Wednesday, March 23, 2011

Moon (Duncan Jones, 2009)

Moon is one hour of a pretty decent, not bad movie, and half an hour of good at all movie. That it is split up into a convenient division between the two parts is nice (the first half hour is not good, the rest is sometimes pretty decent), but it also serves to make it feel as though the movie has not even started until it's almost a third of the way over. It is, in fact, deliberately misleading -- an attempt to trick the audience into thinking it is watching one movie, only to switch to a completely different movie at that half hour mark. It begins as a movie about isolation and paranoia in a harsh, unfeeling area of desolation, ala The Thing and probably a thousand other movies (Moon is also hampered by its need to reference other films, and to make those references as immediately apparent as possible), but by the second half has shifted to an actually sometimes interesting movie about the nature of identity, and the way in which habits transcend consciousness. Which is not to say that explorations of isolation and paranoia are not interesting, just that the movie does not handle them in a very interesting way. Perhaps Jones was too excited to get to the "real" part of the movie.

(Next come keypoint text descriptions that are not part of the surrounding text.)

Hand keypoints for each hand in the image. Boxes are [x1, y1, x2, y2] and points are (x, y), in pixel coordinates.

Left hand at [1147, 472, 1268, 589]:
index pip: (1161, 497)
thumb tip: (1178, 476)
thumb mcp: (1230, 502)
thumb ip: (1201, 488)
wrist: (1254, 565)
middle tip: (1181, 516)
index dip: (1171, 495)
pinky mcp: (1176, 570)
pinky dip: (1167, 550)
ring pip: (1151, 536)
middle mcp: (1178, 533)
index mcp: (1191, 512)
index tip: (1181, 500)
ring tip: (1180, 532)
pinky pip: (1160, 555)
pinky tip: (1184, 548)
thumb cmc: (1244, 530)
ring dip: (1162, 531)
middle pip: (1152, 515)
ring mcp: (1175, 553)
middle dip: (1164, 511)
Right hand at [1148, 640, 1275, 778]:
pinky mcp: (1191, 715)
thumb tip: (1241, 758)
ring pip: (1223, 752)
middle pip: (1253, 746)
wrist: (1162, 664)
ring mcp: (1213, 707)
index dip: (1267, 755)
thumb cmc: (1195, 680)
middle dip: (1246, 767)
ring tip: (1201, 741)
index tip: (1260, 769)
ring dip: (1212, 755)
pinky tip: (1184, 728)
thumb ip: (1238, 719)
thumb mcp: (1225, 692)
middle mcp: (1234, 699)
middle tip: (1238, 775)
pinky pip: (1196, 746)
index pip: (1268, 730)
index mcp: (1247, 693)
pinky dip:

Sam Rockwell is as good as advertised, despite being hampered by the fact that Jones is not entirely sure how to shoot an actor talking to himself all that confidently. Too often the movie relies on easy back and forth close-ups, which is fine to emphasize their separateness and other ideas, but eventually distracts from the emotional development of the characters, as the fact that it's one guy playing both parts is constantly being reminded to the audience. This combines with the score's tendency to be like the wretched lovechild of John Williams and James Horner to rob nearly every scene that Rockwell plays brilliantly of any emotional weight it would've had.

Man, I ended up being a lot less nice to this movie than I meant to. It's really not that bad. If it weren't for Source Code's awful trailer, I'd be interested in what Jones has to offer in the future, once his talents are more matured.